• _WORK TO COMPLETE_:
In the listing below, find the line with "# Lasso and" and the line with "pyautogui.moveTo(723, 266)". Repeat those two lines and all lines between them exactly.

• _MATERIAL FOR THIS EXERCISE_:
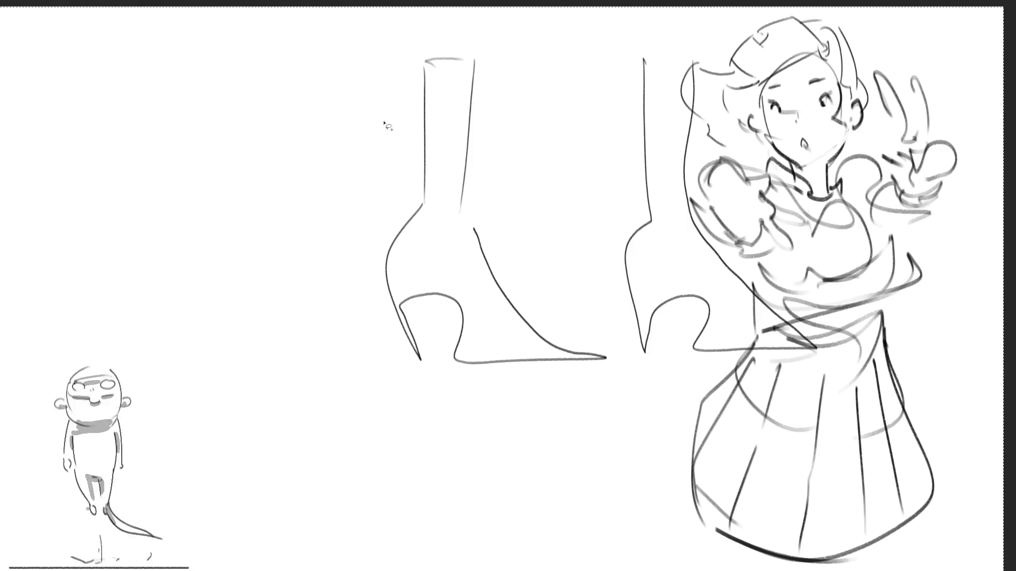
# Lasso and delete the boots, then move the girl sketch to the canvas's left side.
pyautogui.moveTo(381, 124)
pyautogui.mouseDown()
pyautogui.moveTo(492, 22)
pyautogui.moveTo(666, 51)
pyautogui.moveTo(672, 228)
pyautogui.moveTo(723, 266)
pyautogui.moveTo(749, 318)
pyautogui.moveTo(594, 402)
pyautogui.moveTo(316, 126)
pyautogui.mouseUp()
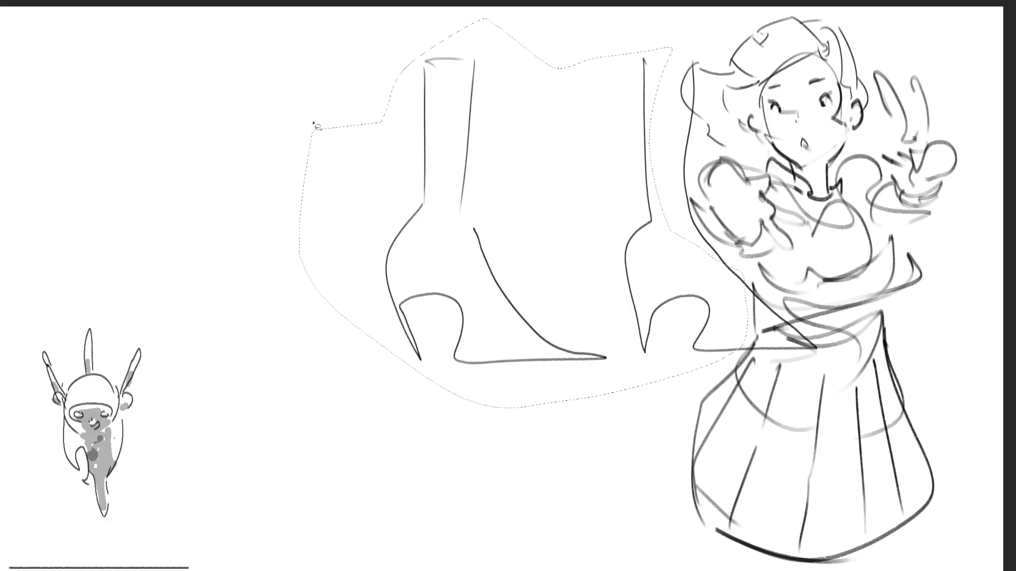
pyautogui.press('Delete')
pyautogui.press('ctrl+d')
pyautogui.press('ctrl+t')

==

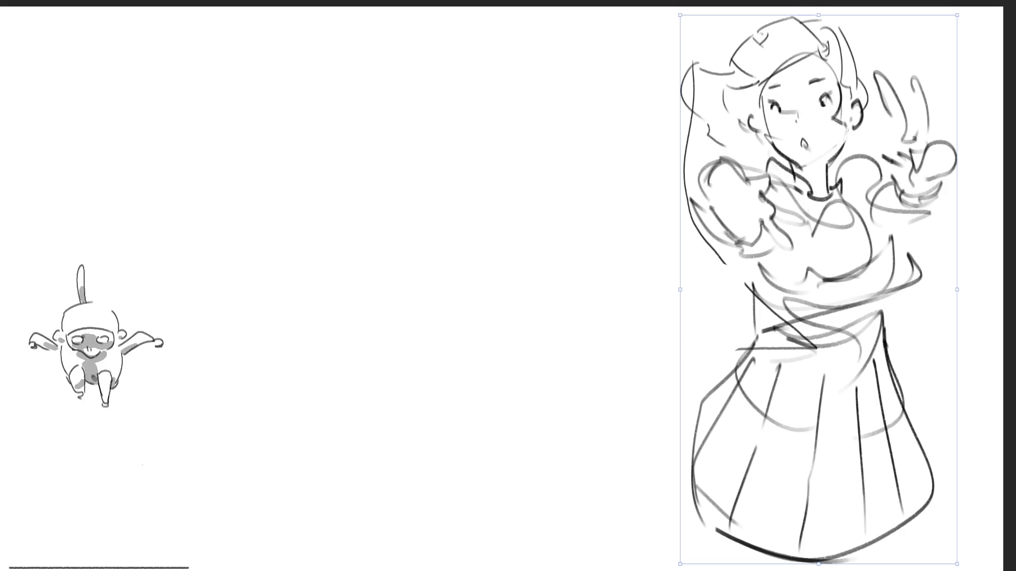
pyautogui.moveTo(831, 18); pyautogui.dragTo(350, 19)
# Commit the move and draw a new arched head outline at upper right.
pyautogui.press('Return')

==

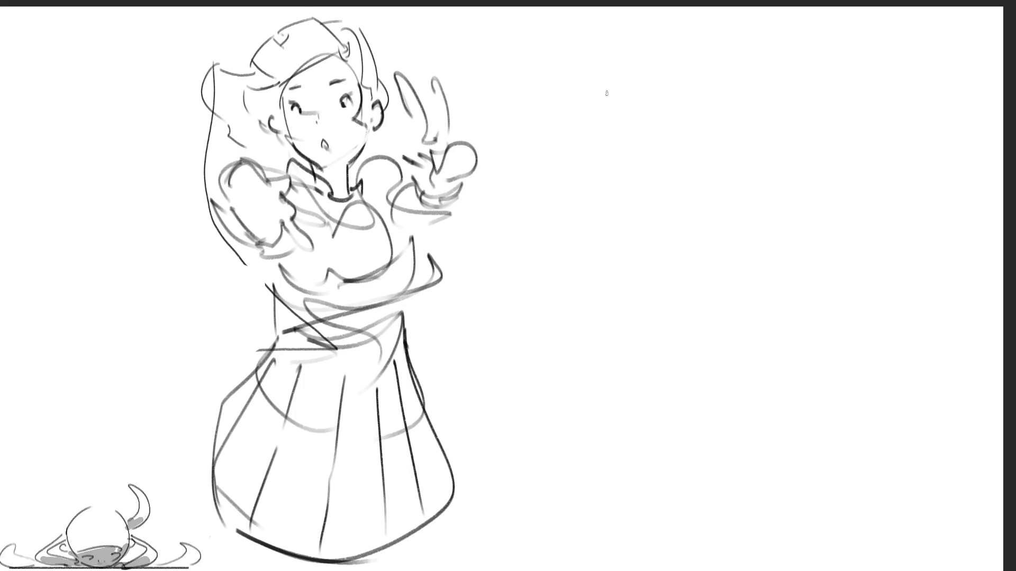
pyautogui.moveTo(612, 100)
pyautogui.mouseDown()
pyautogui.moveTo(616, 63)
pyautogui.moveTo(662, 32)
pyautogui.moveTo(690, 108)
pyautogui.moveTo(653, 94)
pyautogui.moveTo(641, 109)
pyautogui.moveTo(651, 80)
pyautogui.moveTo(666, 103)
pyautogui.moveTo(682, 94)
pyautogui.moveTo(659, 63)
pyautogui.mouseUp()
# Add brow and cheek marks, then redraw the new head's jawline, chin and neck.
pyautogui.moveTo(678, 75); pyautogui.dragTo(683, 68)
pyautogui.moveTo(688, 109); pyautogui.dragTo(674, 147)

• _TASK ANSWER_:
# Lasso and delete the boots, then move the girl sketch to the canvas's left side.
pyautogui.moveTo(381, 124)
pyautogui.mouseDown()
pyautogui.moveTo(492, 22)
pyautogui.moveTo(666, 51)
pyautogui.moveTo(672, 228)
pyautogui.moveTo(723, 266)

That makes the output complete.